Performance on New Data:
MSE: 0.0003 mm

[17]:

labels = ['Lens 1 dx1', 'Lens 1 dy1', 'Lens 1 dz1',
          'Lens 2 dx2', 'Lens 2 dy2', 'Lens 2 dz2',
          'Lens 3 dx3', 'Lens 3 dy3', 'Lens 3 dz3']
true_vs_pred = []

for i, label in enumerate(labels):
    true_value = y_new_true[0, i]
    pred_value = y_new_pred[0, i]
    true_vs_pred.append(f"{label}: True = {true_value:.3f} mm, Predicted = {pred_value:.3f} mm")

for item in true_vs_pred:
    print(item)

Lens 1 dx1: True = 0.012 mm, Predicted = -0.008 mm
Lens 1 dy1: True = 0.081 mm, Predicted = 0.072 mm
Lens 1 dz1: True = -0.080 mm, Predicted = -0.076 mm
Lens 2 dx2: True = 0.380 mm, Predicted = 0.368 mm
Lens 2 dy2: True = -0.135 mm, Predicted = -0.138 mm
Lens 2 dz2: True = 0.353 mm, Predicted = 0.365 mm
Lens 3 dx3: True = -0.045 mm, Predicted = -0.064 mm
Lens 3 dy3: True = -0.389 mm, Predicted = -0.378 mm
Lens 3 dz3: True = -0.474 mm, Predicted = -0.436 mm

[18]:

plt.figure(figsize=(10, 6))
plt.scatter(y_new_true, y_new_pred, alpha=0.7, edgecolors='k')
plt.plot([-0.5, 0.5], [-0.5, 0.5], 'r--', label='Ideal Prediction')
plt.xlabel("True Values")
plt.ylabel("Predicted Values")
plt.title(f"{best_model_name} Predictions on New Data")
plt.legend()
plt.grid()
plt.show()

../_images/examples_Tutorial_9f_Predicting_Physical_Lens_Misalignments_from_Spot_Diagrams_24_0.png

Conclusions

This notebook demonstrates how regression models can predict lens misalignments of a Cooke triplet using Zernike coefficients as inputs.
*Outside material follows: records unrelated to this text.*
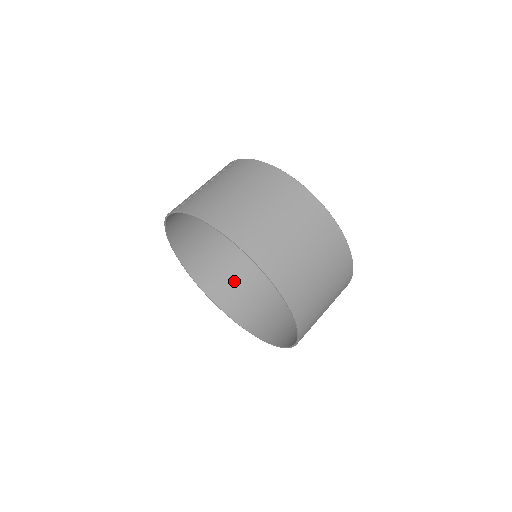
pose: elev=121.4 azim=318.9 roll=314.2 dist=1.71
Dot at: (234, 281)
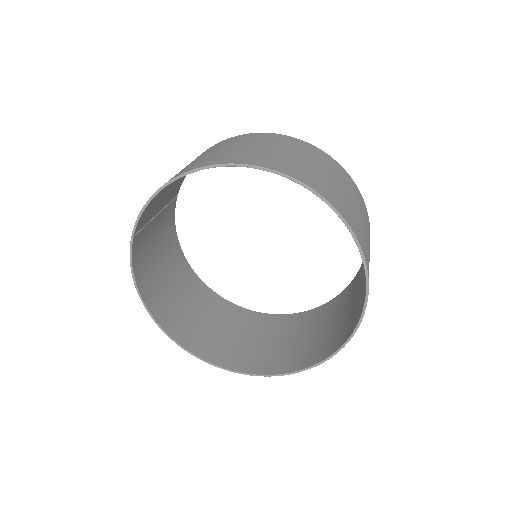
Dot at: (265, 346)
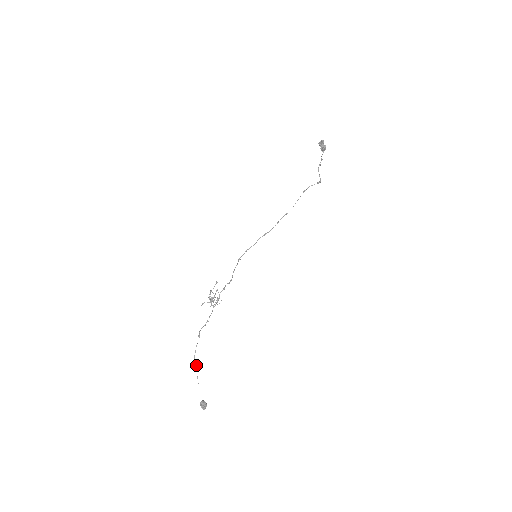
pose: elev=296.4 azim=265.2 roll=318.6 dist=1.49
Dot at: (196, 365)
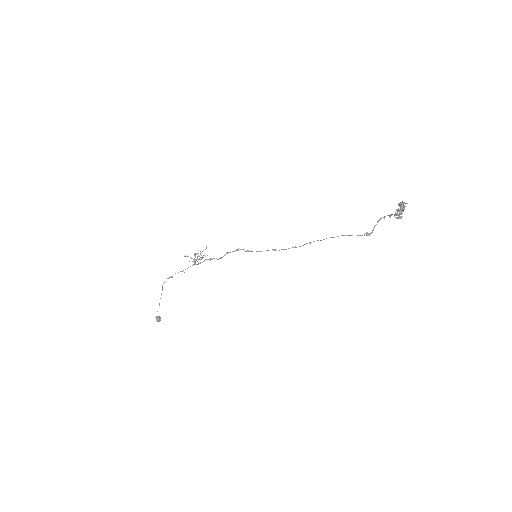
Dot at: (162, 290)
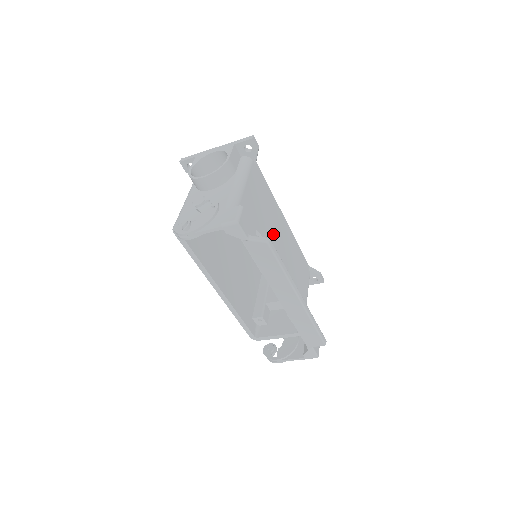
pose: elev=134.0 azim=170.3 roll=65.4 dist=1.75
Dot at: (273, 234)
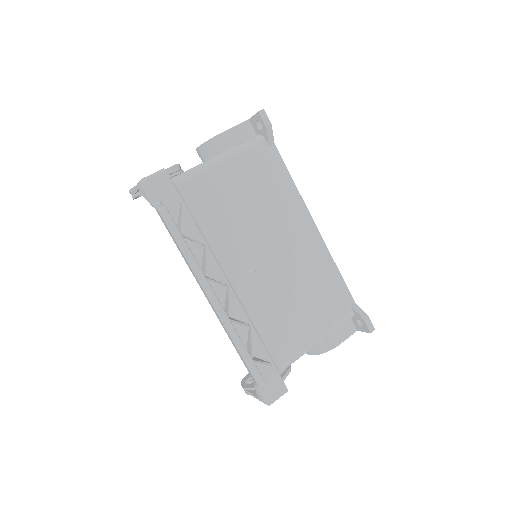
Dot at: (267, 232)
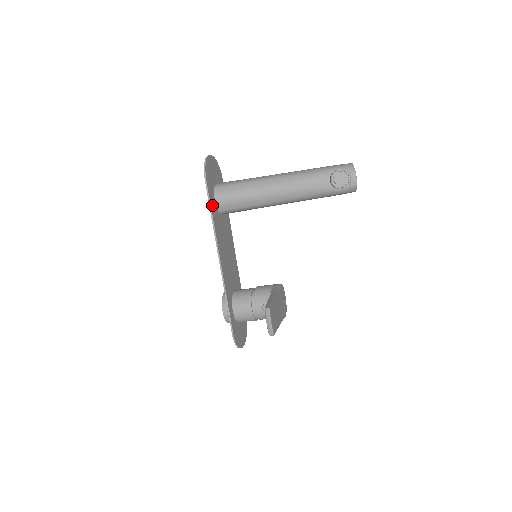
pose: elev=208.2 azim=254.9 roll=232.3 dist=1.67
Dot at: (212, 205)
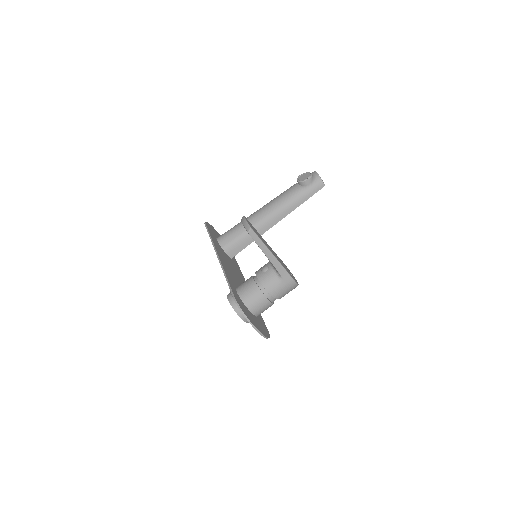
Dot at: (212, 236)
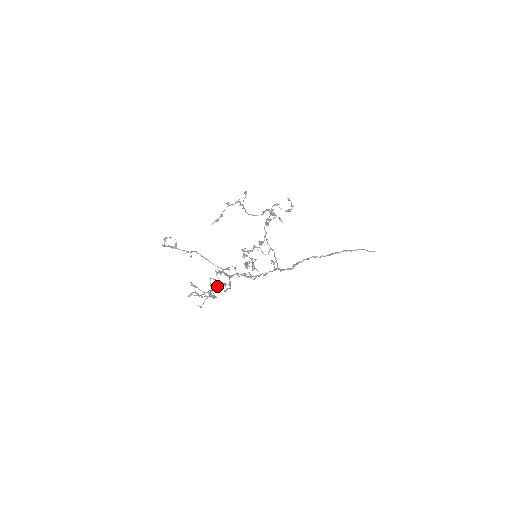
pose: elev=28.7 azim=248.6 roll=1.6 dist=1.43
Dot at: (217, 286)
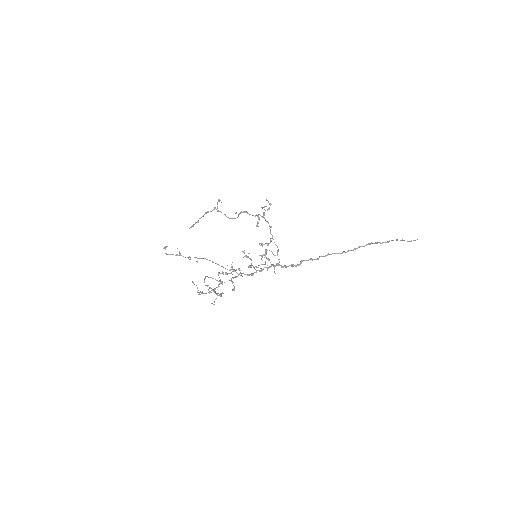
Dot at: (219, 284)
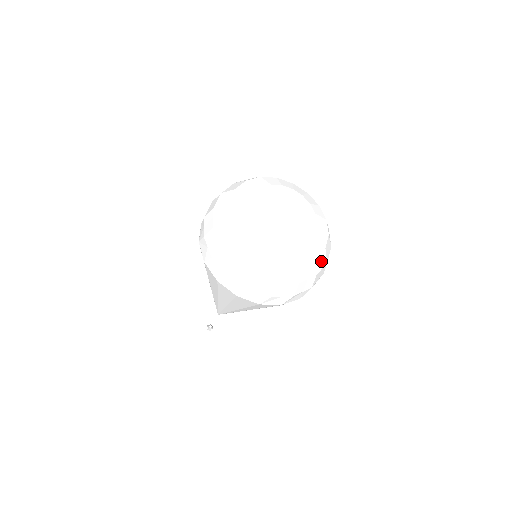
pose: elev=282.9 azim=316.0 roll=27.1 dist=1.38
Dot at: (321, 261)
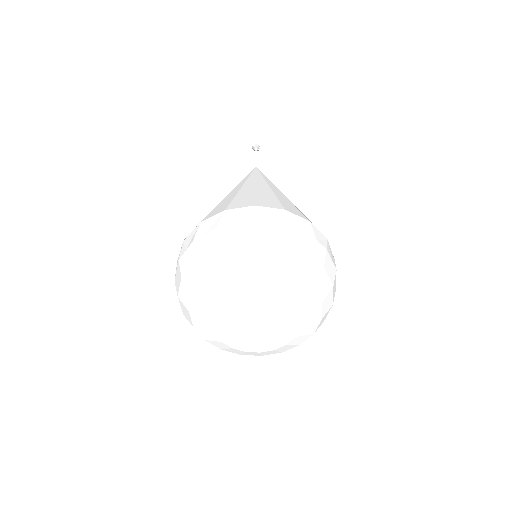
Dot at: (327, 303)
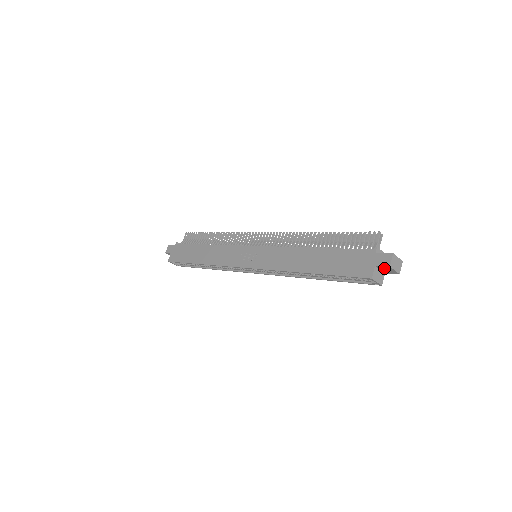
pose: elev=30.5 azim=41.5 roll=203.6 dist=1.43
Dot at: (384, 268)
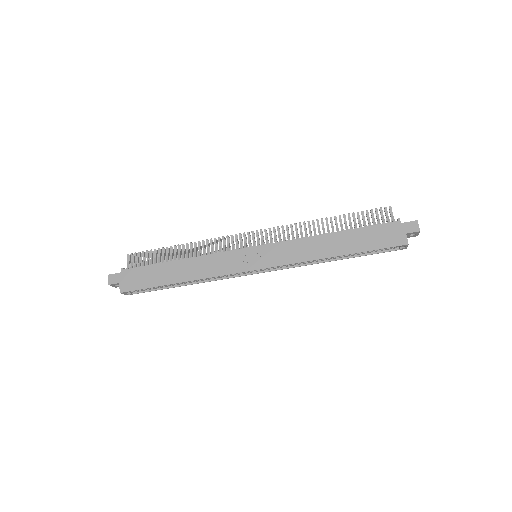
Dot at: (411, 234)
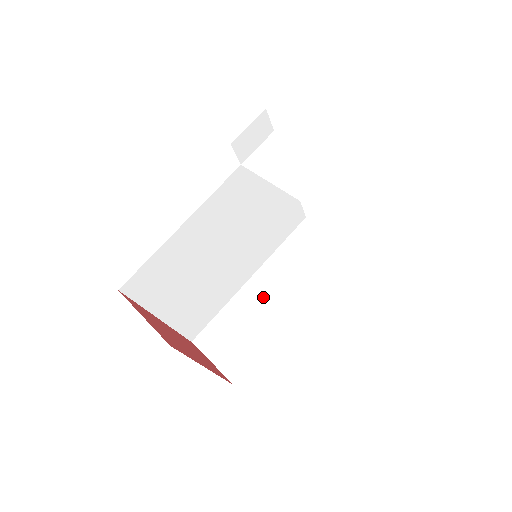
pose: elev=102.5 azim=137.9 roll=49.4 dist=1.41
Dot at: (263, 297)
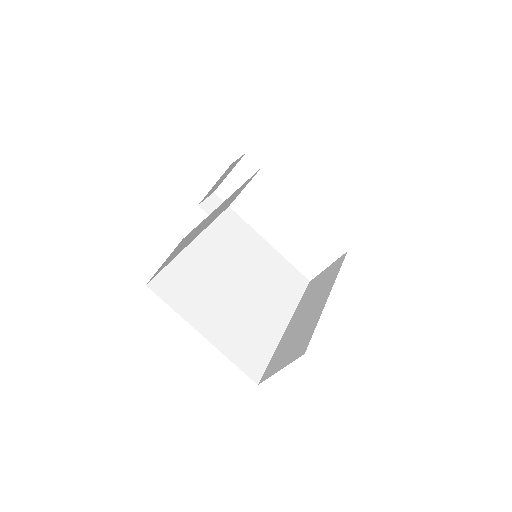
Dot at: (301, 318)
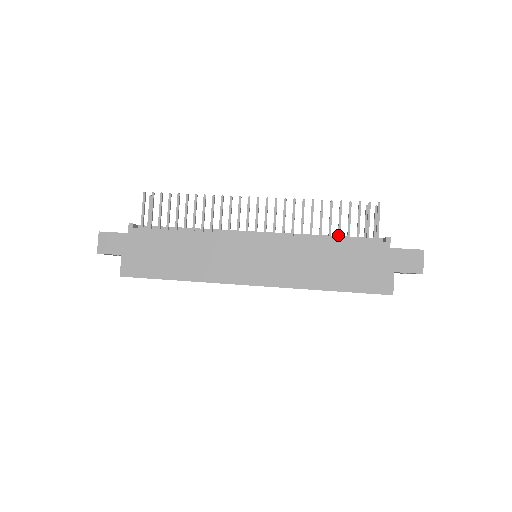
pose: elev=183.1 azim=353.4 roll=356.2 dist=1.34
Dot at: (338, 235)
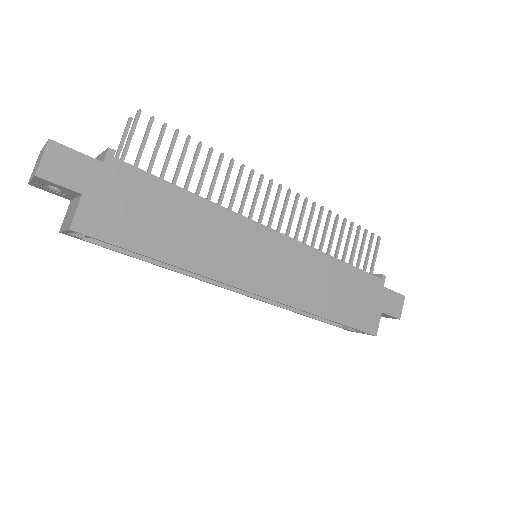
Dot at: (344, 258)
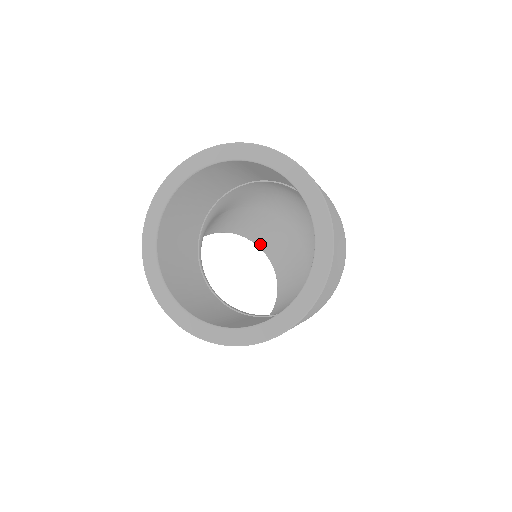
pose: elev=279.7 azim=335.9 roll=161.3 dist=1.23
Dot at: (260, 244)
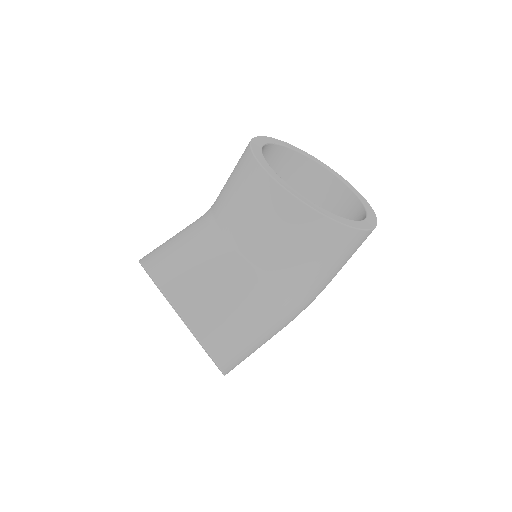
Dot at: occluded
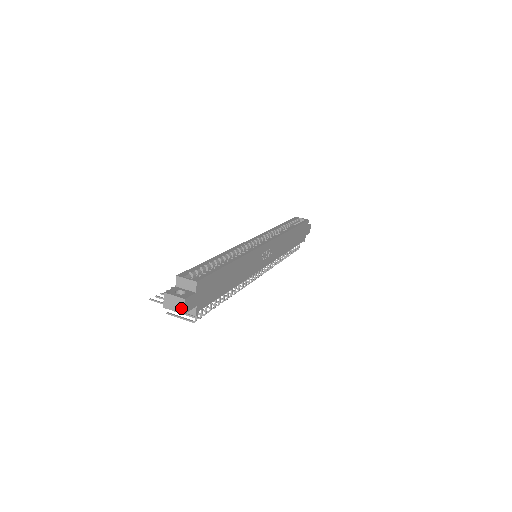
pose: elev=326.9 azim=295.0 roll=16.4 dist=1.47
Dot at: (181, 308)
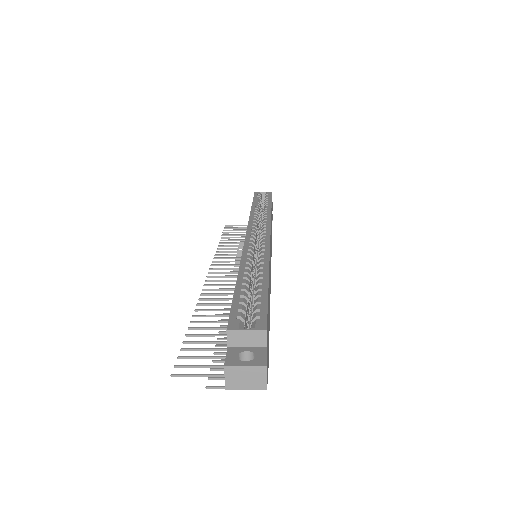
Dot at: (260, 382)
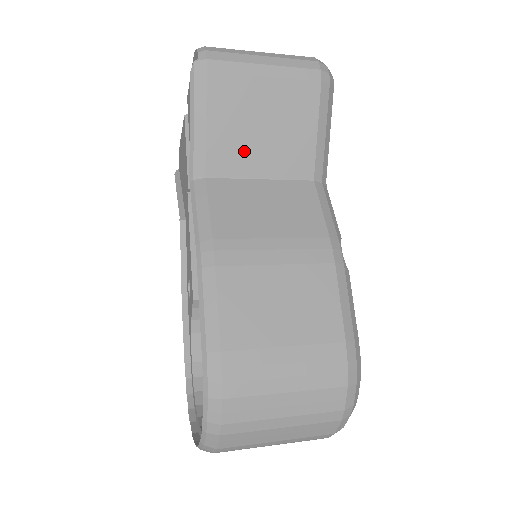
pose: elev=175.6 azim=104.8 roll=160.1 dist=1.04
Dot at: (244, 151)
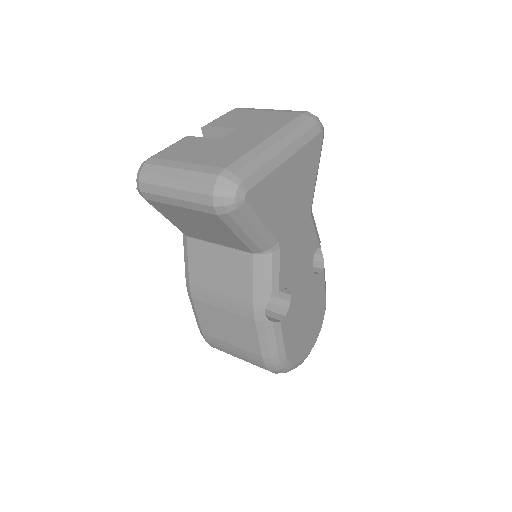
Dot at: (197, 232)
By comparing models, validating performance, and testing on new data, we achieve a robust understanding of the problem and (one possible) solution.

Key takeaways: 1. Wavefront data encoded as Zernike coefficients can effectively predict lens misalignments. 2. For this problem, Ridge regression significantly outperforms both Random Forests and a MLP. This shows that more complex models are not always the best option and that linear models often are the best approach.